The adoption of solar panels is expanding throughout the U.S., and the popularity is increasing even among unlikely regions such as the Midwest.
Homeowners are seeking options to slash their energy costs and methods to utilize cleaner energy given that generation from renewable sources has increased. The use of wind and solar has exceeded 10% of total electricity generation in the U.S. for the first time in history, according to data in March from the Energy Information Administration, the independent statistical arm of the Department of Energy based in Washington, D.C. As the capacity for generating power from wind and solar has risen, these two sources of power consist of 7% of total electric generation in 2016.
Texas generated the largest amount of wind and solar electricity generation, although the majority of it was wind, the EIA report said. The wind and solar output was highest in Iowa where these two renewable sources made up 37% of electricity generation last year.
As more consumers are choosing to harness cleaner energy, living in the Midwest or other areas with fewer sunny days is no longer a hurdle to renting or buying solar panels for their homes, according to a study conducted by Redfin, a Seattle-based real estate brokerage, along with Sun Number, a U.S. Department of Energy SunShot-funded startup that developed a patented, automated process for analyzing the solar potential of rooftops.
The analysis concluded that ten Midwestern cities could have the largest potential for solar power. Each city was ranked by a Sun Number and Redfin matched those areas to determine the price of homes that wrote "solar panels" in their listing description and compared the prices of homes which lacked mentioning solar panels.

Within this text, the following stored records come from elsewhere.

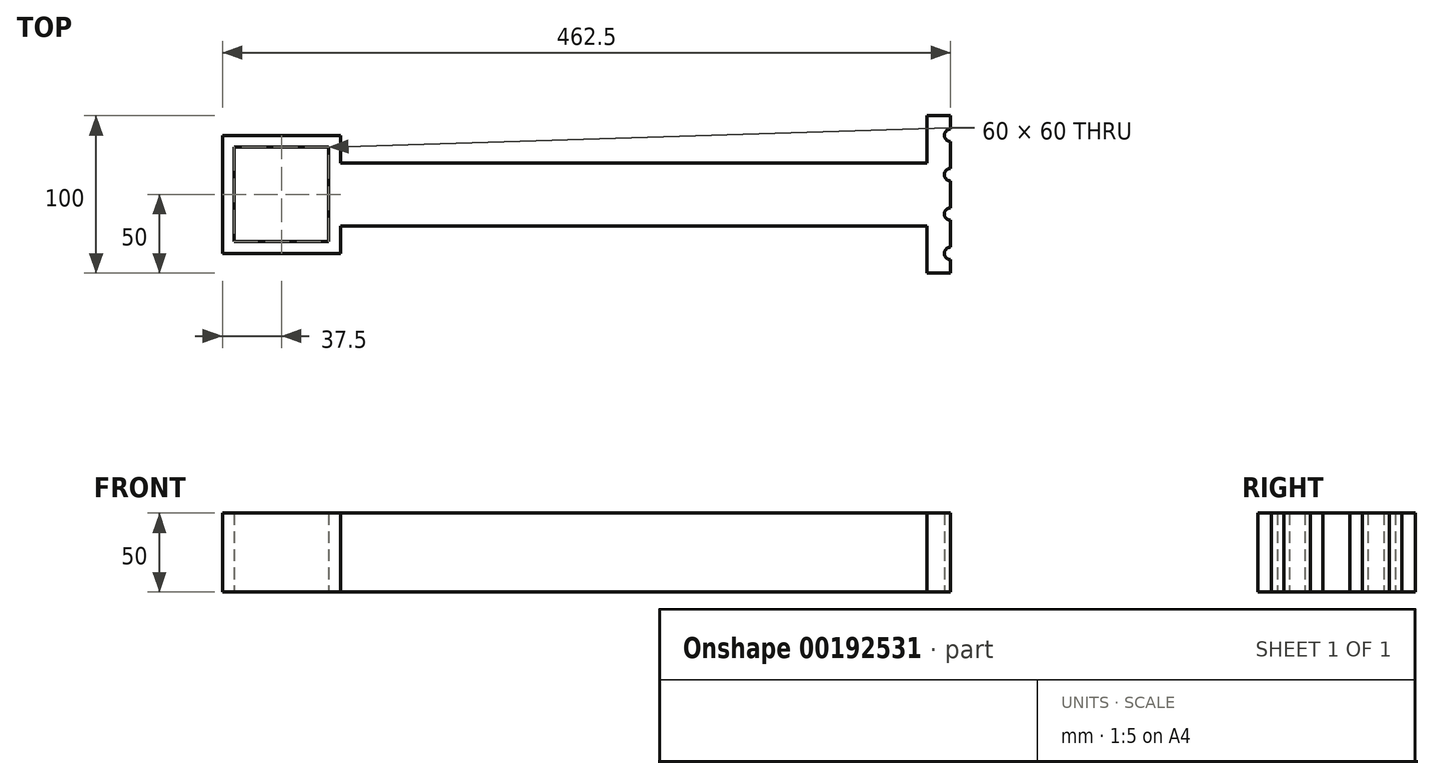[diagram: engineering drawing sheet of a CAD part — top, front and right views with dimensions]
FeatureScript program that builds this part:
annotation { "Feature Type Name" : "Feature", "Feature Type Description" : "" }
export const myFeature = defineFeature(function(context is Context, id is Id, definition is map)
    precondition{}
    {
        {
            var Q0;
            Q0=qCreatedBy(makeId("Top.planeOp"),FACE);
            var sketch = newSketch(context, id + "F0", { "sketchPlane" : qUnion([Q0])});
            skLineSegment(sketch, "E0.bottom", {"start": v(37.5, 37.5) * mm, "end": v(-37.5, 37.5) * mm});
            skLineSegment(sketch, "E0.top", {"start": v(37.5, -37.5) * mm, "end": v(-37.5, -37.5) * mm});
            skLineSegment(sketch, "E0.left", {"start": v(37.5, 37.5) * mm, "end": v(37.5, 20) * mm});
            skLineSegment(sketch, "E0.right", {"start": v(-37.5, 37.5) * mm, "end": v(-37.5, -37.5) * mm});
            skPoint(sketch, "E0.middle", {"position": v(0, 0) * mm});
            skLineSegment(sketch, "E1.bottom", {"start": v(30, 30) * mm, "end": v(-30, 30) * mm});
            skLineSegment(sketch, "E1.top", {"start": v(30, -30) * mm, "end": v(-30, -30) * mm});
            skLineSegment(sketch, "E1.left", {"start": v(30, 30) * mm, "end": v(30, -30) * mm});
            skLineSegment(sketch, "E1.right", {"start": v(-30, 30) * mm, "end": v(-30, -30) * mm});
            skLineSegment(sketch, "E2", {"start": v(37.5, 20) * mm, "end": v(410, 20) * mm});
            skLineSegment(sketch, "E3", {"start": v(410, 20) * mm, "end": v(410, 50) * mm});
            skLineSegment(sketch, "E4", {"start": v(410, 50) * mm, "end": v(425, 50) * mm});
            skLineSegment(sketch, "E5", {"start": v(425, 50) * mm, "end": v(425, 41.45) * mm});
            skLineSegment(sketch, "E6", {"start": v(-181.45, 0) * mm, "end": v(167.9, 0) * mm, "construction": true});
            skLineSegment(sketch, "E7.MirrorCS", {"start": v(37.5, -20) * mm, "end": v(410, -20) * mm});
            skLineSegment(sketch, "E8.MirrorCS", {"start": v(410, -20) * mm, "end": v(410, -50) * mm});
            skLineSegment(sketch, "E9.MirrorCS", {"start": v(410, -50) * mm, "end": v(425, -50) * mm});
            skLineSegment(sketch, "E10.MirrorCS", {"start": v(425, -50) * mm, "end": v(425, -41.45) * mm});
            skLineSegment(sketch, "E11.trimOffspring", {"start": v(37.5, -20) * mm, "end": v(37.5, -37.5) * mm});
            skArc(sketch, "E12", {"start": v(425, 41.45) * mm, "mid": v(421.05, 37.5) * mm, "end": v(425, 33.55) * mm});
            skArc(sketch, "E13.0.1.0", {"start": v(425, 16.45) * mm, "mid": v(421.05, 12.5) * mm, "end": v(425, 8.55) * mm});
            skArc(sketch, "E13.0.2.0", {"start": v(425, -8.55) * mm, "mid": v(421.05, -12.5) * mm, "end": v(425, -16.45) * mm});
            skArc(sketch, "E13.0.3.0", {"start": v(425, -33.55) * mm, "mid": v(421.05, -37.5) * mm, "end": v(425, -41.45) * mm});
            skArc(sketch, "E13.1.1.0", {"start": v(425, 16.45) * mm, "mid": v(421.05, 12.5) * mm, "end": v(425, 8.55) * mm});
            skArc(sketch, "E13.1.2.0", {"start": v(425, -8.55) * mm, "mid": v(421.05, -12.5) * mm, "end": v(425, -16.45) * mm});
            skArc(sketch, "E13.1.3.0", {"start": v(425, -33.55) * mm, "mid": v(421.05, -37.5) * mm, "end": v(425, -41.45) * mm});
            skArc(sketch, "E13.2.1.0", {"start": v(425, 16.45) * mm, "mid": v(421.05, 12.5) * mm, "end": v(425, 8.55) * mm});
            skArc(sketch, "E13.2.2.0", {"start": v(425, -8.55) * mm, "mid": v(421.05, -12.5) * mm, "end": v(425, -16.45) * mm});
            skArc(sketch, "E13.2.3.0", {"start": v(425, -33.55) * mm, "mid": v(421.05, -37.5) * mm, "end": v(425, -41.45) * mm});
            skLineSegment(sketch, "E13.direction1", {"start": v(425, 33.55) * mm, "end": v(425, 33.55) * mm});
            skLineSegment(sketch, "E13.direction2", {"start": v(425, 33.55) * mm, "end": v(425, 16.45) * mm, "construction": true});
            skLineSegment(sketch, "E14.trimOffspring", {"start": v(425, 33.55) * mm, "end": v(425, 16.45) * mm});
            skLineSegment(sketch, "E15.trimOffspring", {"start": v(425, 8.55) * mm, "end": v(425, 0) * mm});
            skLineSegment(sketch, "E16.trimOffspring", {"start": v(425, -8.55) * mm, "end": v(425, 0) * mm});
            skLineSegment(sketch, "E17.trimOffspring", {"start": v(425, -33.55) * mm, "end": v(425, -16.45) * mm});
            skSolve(sketch);
        }
        {
            var Q0;
            Q0 = qSketchRegion(id + "F0", true);
            extrude(context, id + "F1", {"entities" : qUnion([Q0]), "endBound" : BoundingType.SYMMETRIC, "depth" : 50 * mm});
        }
    });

Adding a solar panels "will likely increase your home's value," according to the U.S. Department of Energy. A study showed that the panels are viewed by potential home buyers as an upgrade, similar to a kitchen has been remodeled or a finished basement. A home with solar panels can elicit a premium of about $15,000 and tend to sell quicker, the U.S Department of Energy said.

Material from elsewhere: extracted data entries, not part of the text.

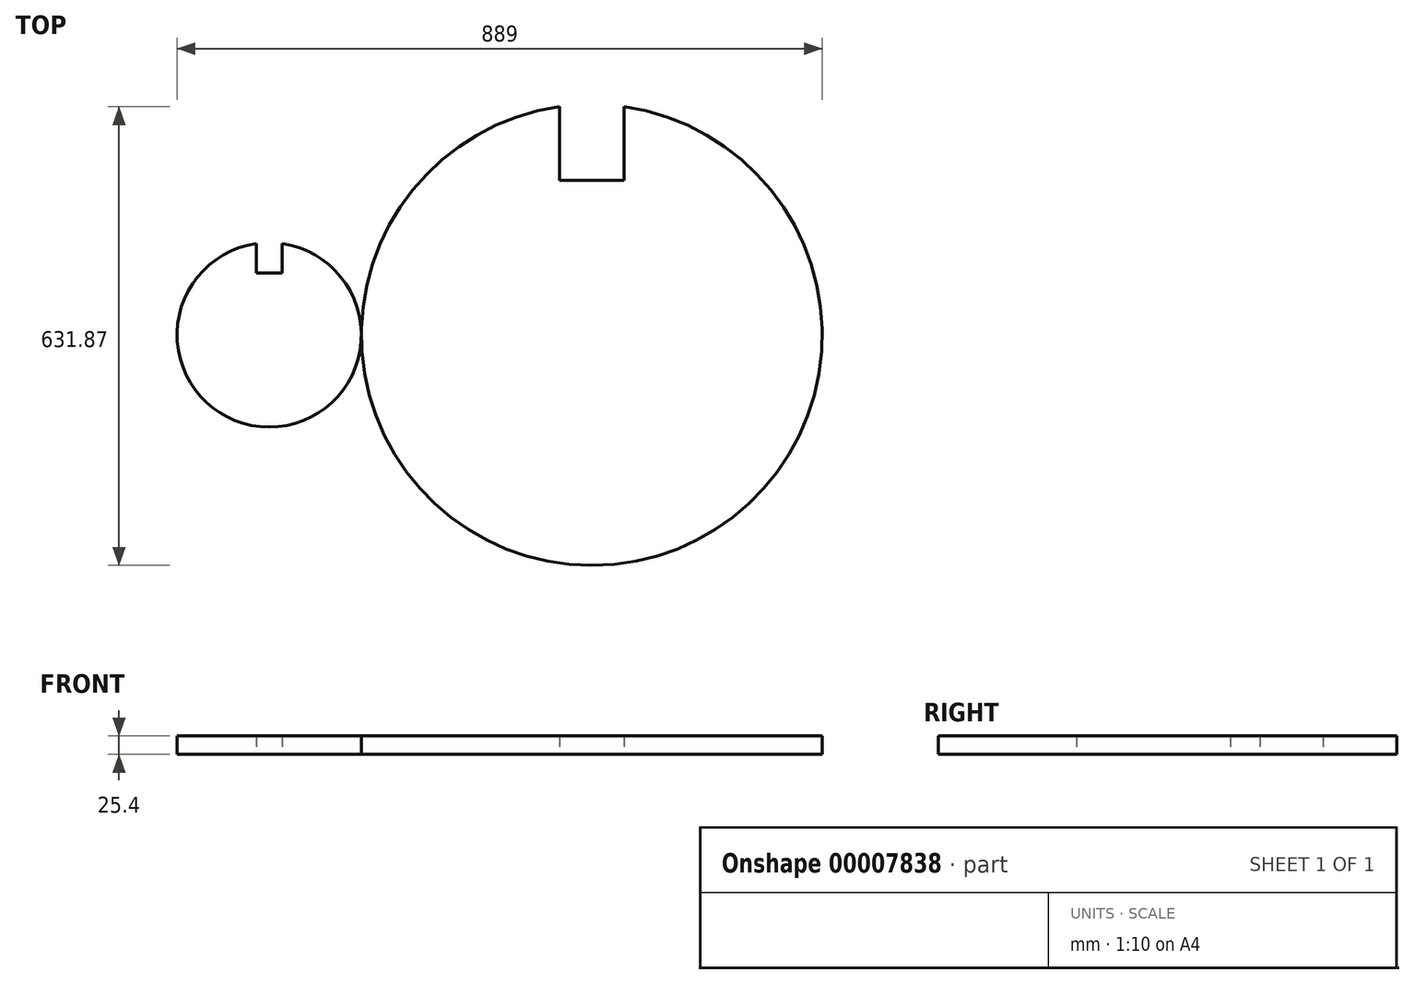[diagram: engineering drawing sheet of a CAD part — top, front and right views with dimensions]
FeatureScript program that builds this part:
annotation { "Feature Type Name" : "Feature", "Feature Type Description" : "" }
export const myFeature = defineFeature(function(context is Context, id is Id, definition is map)
    precondition{}
    {
        {
            var Q0;
            Q0=qCreatedBy(makeId("Top.planeOp"),FACE);
            var sketch = newSketch(context, id + "F0", { "sketchPlane" : qUnion([Q0])});
            skCircle(sketch, "E0", {"center": v(0, 0) * mm, "radius": 317.5 * mm});
            skCircle(sketch, "E1", {"center": v(-444.5, 0) * mm, "radius": 127 * mm});
            skLineSegment(sketch, "E2", {"start": v(-444.5, 0) * mm, "end": v(-444.5, 127) * mm, "construction": true});
            skLineSegment(sketch, "E3", {"start": v(0, 0) * mm, "end": v(0, 317.5) * mm, "construction": true});
            skLineSegment(sketch, "E4", {"start": v(-44.45, 314.37) * mm, "end": v(-44.45, 212.77) * mm});
            skLineSegment(sketch, "E5", {"start": v(-44.45, 212.77) * mm, "end": v(44.45, 212.77) * mm});
            skLineSegment(sketch, "E6", {"start": v(44.45, 212.77) * mm, "end": v(44.45, 314.37) * mm});
            skLineSegment(sketch, "E7", {"start": v(-462.28, 125.75) * mm, "end": v(-462.28, 85.1) * mm});
            skLineSegment(sketch, "E8", {"start": v(-462.28, 85.1) * mm, "end": v(-426.72, 85.1) * mm});
            skLineSegment(sketch, "E9", {"start": v(-426.72, 85.1) * mm, "end": v(-426.72, 125.75) * mm});
            skSolve(sketch);
        }
        {
            var Q0;
            {var subQ1=sQuery(id+"F0.wireOp",EDGE,"E4");Q0=makeQuery(id+"F0.imprint","IMPRINT",FACE,{"disambiguationData":[TD([[makeQuery(id+"F0.imprint","IMPRINT",EDGE,{"derivedFrom":subQ1}),-1.0]])]});}
            var Q1;
            {var subQ1=sQuery(id+"F0.wireOp",EDGE,"E7");Q1=makeQuery(id+"F0.imprint","IMPRINT",FACE,{"disambiguationData":[TD([[makeQuery(id+"F0.imprint","IMPRINT",EDGE,{"derivedFrom":subQ1}),-1.0]])]});}
            extrude(context, id + "F1", {"entities" : qUnion([Q0, Q1]), "depth" : 25.4 * mm});
        }
    });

Here are the ten largest U.S. cities in the Midwest region with the highest potential for solar power:
- 1. Columbus, Ohio
- 2. Chicago
- 3. Madison, Wis.
- 4. Dayton, Ohio
- 5. Cincinnati
- 6. Milwaukee, Wis.
- 7. Indianapolis
- 8. Cleveland
- 9. Detroit
- 10. Minneapolis/St. Paul
Renting vs. Buying Panels
But for those looking to utilize solar energy in their home, implementation is a big decision: to buy or rent?
When solar panels are owned by a third party and not the homeowner, it can delay the sale of a home, said Christina Mathieson, founder of the HomeVolution Program, a West Sayville, New York-based clean energy training company.
"Owning a solar system adds tremendous value to a home," she said. "Going solar has tax advantages in most states whether it's owned or leased and it allows the homeowner to have more control over his monthly living expenses."
When homeowners buy the panels, they are able to lock in a monthly payment which never increases, said Mathieson, who wrote the curriculum for a New York State Department of State continuing education course designed for real estate professionals so they can estimate the value of a home which has solar panels.
"At the end of the term of your loan, the payment goes away but you continue to produce energy -- that you're not buying from the utility -- for 25 years or more depending on the panel you chose and the warranty," she said. "Solar can be appraised on the value of the energy it will produce for it's remaining useful life or the value of the equipment itself when you own it."
Opting to lease the panels has its downfalls because free solar does not exist. Lease agreements mean homeowners must pay a "rental" fee for the equipment and payments often rise on average by 2.9% annually, said Mathieson.
"You're either paying now or you're paying later," she said.
Potential homebuyers might balk when the solar system is owned by a third party, because they can easily purchase a brand new one for the same price or less, said Mathieson.
Another loophole is that there is no pre-payment option on many lease and power purchase agreement contracts which means the owner is contractually obligated to buy the power that the system produces for 20 years on average.
"If the new owner doesn't want that solar system, the current owner must completely pay off the contract in order to sell the house," she said. "If I was buying your home that had a third-party owned solar system attached to it and you owed $32,000 on the balance of the contract, my debt-to-income ratio would increase by that full amount. This often takes a pre-qualified buyer and disqualifies them."
Signing a 20-year contract might be a daunting prospect for many homeowners who are unsure if they will sell their home before then to relocate or purchase a larger or newer home.
"Every homeowner should read what they sign and in the case of the transfer of ownership of a home, it's best to make sure the solar is a part of the deal and not a surprise that you won't own either," said Mathieson. "20 years is a long time for a contract for something you'll never own."
Homeowners could possibly reap a 200% return on a solar investment, which can easily pay for the cost o the installation, said Pete Wilking, CEO of A1A Solar Contracting, a Jacksonville, Fla.-based residential solar contractor.
"A system can save homeowners up to $4 per watt or approximately $15,000 for many homes," he said. "Homebuyers get double rewards. In addition to the energy savings achieved by solar panels, they may also receive tax credits."
Adding solar is likely more advantageous since a kitchen renovation only generates a 60% return, Wilking said.